A pet owner’s worst nightmare comes true upon learning their dog has fleas. At that point, you’re left wondering how to get rid of fleas on dogs and it’s not terribly difficult, but it can be time-consuming and unpleasant for your dog.
How to Tell if Your Dog has Fleas
Everyone knows the tell-tale sign that their dog has fleas is when they’re itching and scratching enough to create bald patches of fur. If you know what to look for, you may be able to spot an infestation before it gets to that point. Make sure to check your dog regularly for bumps and scabs, watch for increased grooming, and check their fur for any bugs, not just fleas.
Signs and Symptoms
-Increased biting, scratching, and licking
-Red bumps or scabs
-Loss of fur
-Brown parasites in their fur
-The appearance of black pepper in your dog’s fur (this is what flea poop looks like)
How to Get Rid of Fleas on Your Dog
When you find yourself with a flea infestation, you’re going to delve into all the ways on how to get rid of fleas on dogs and find several treatment methods. While you don’t need to go to the vet, it can be helpful to get a proper diagnosis, especially if your dog is having a hard time and developing skin issues and irritations. Your vet can help you get medication to treat your dog and will recommend some treatments.

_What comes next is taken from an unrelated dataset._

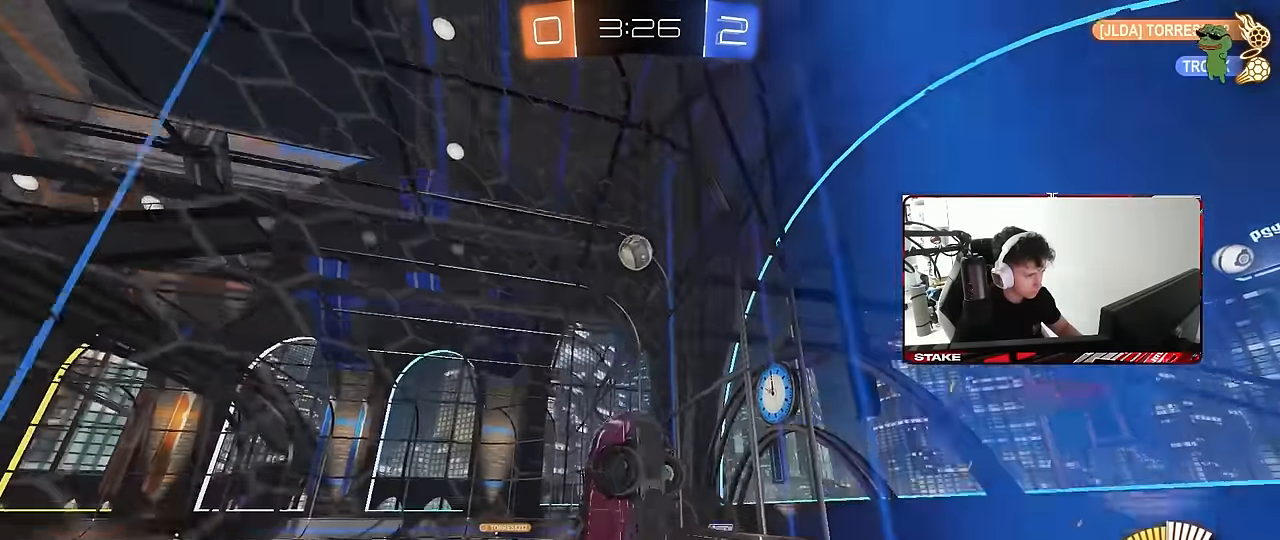
{"keys": ["d", "s"], "mouse": ["right"], "mouse_move": "still", "events": [[150, "a", "up"], [283, "a", "down"], [383, "w", "up"], [466, "a", "up"], [466, "d", "down"], [466, "mouse_right", "down"], [466, "s", "down"]]}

Bathing your dog will help lessen the amount of fleas and eggs on your dog as they get knocked loose with the water, which can help provide relief to your dog from the biting. To bath your dog, use warm water. Depending on your dog, you may not want to use soap, and you shouldn’t start with a medicated flea treatment or shampoo. Due to the fleas, your dog’s skin may be very sensitive and irritated, and they may have a few open wounds, so you don’t want to further hurt your dog and their skin with any soap or harsh chemicals.

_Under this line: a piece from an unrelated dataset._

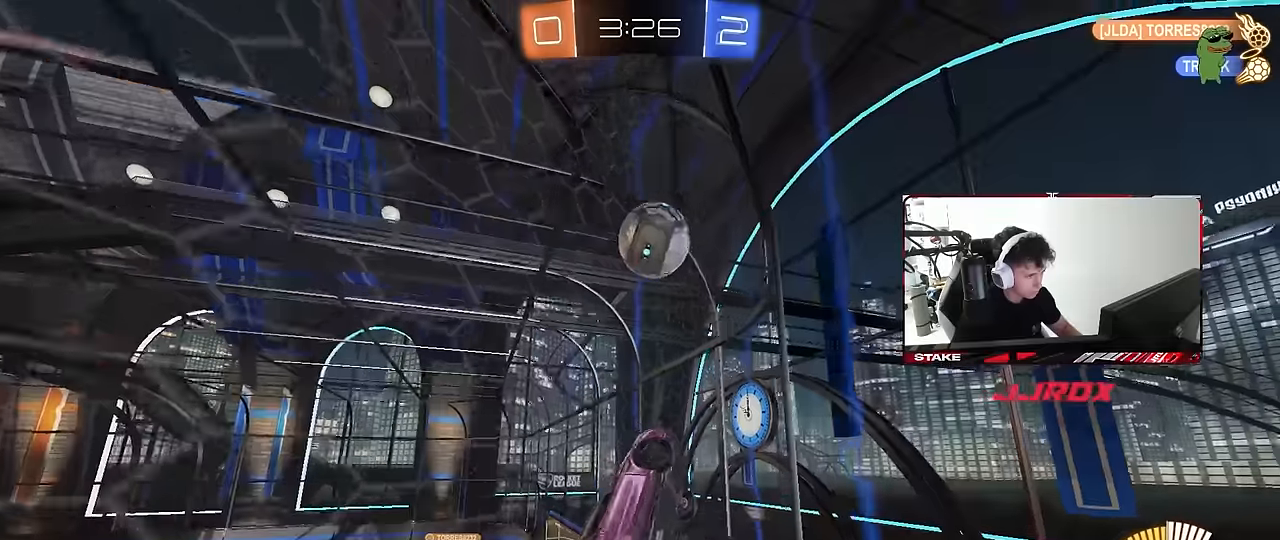
{"keys": ["a", "w"], "mouse": [], "mouse_move": "still", "events": [[116, "a", "down"], [166, "d", "up"], [166, "mouse_right", "up"], [166, "s", "up"], [300, "w", "down"]]}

Make sure you use a flea comb and brush your dog thoroughly and daily until it seems like the flea infestation is lessening, repeating once a week from there. While brushing your dog with the fine-toothed flea comb, dip it in soapy water whenever you encounter a flea or egg. Doing so traps the flea and prevents it from jumping away.
Let Your Dog Groom Themselves
As long as your dog isn’t grooming themself excessively to the point where they’re losing fur or injuring themself, it’s good to let your dog groom themself.

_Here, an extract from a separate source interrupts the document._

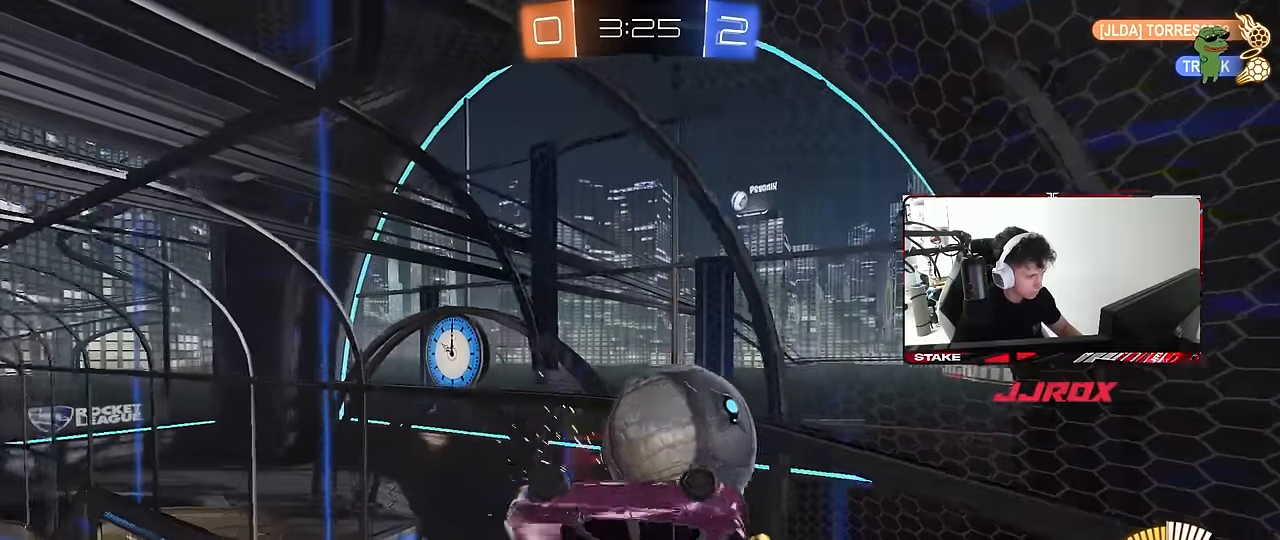
{"keys": ["a", "s", "shift"], "mouse": ["left"], "mouse_move": "still", "events": [[33, "w", "up"], [133, "shift", "down"], [216, "w", "down"], [266, "mouse_left", "down"], [316, "shift", "up"], [316, "w", "up"], [366, "shift", "down"], [500, "s", "down"]]}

If you know your dog doesn’t have any sensitivities or allergies to flea medications and treatments, it’s okay to use them. There are a myriad of products like shampoos, collars, oral medications, and even fur sprays. Watch for any reactions after using them and stop immediately if a reaction occurs.
How to Get Rid of Fleas in Your Home
Unfortunately, fleas don’t just live on your dog. Anywhere your dog goes or lays down has a great chance for fleas and eggs to fall from your dog and onto the area. This is especially an issue for beds, couches, clothing, and carpets. Because of this, you have to treat your whole house for the infestation as well.
Make sure to use a strong vacuum on all fabrics like carpet and sofas to suck up eggs and fleas that aren’t secured in places or that have died from other treatment methods.
Fleas, like lice, are sensitive to heat. Steam clean all areas, especially areas with fabrics, to help kill off fleas and their eggs.
Wash All Fabrics
Make sure to wash all clothing and bedding, especially your pet’s, in hot water and dry it on the hottest setting available. This will kill and remove fleas and eggs.
When using chemical treatments, make sure all pets and people are out of the house and opt for an aerosol spray made to kill adults, infants, and eggs.
How to get rid of fleas on dogs is a long and somewhat difficult process that requires you to treat your pet and your home, so be ready for the long haul.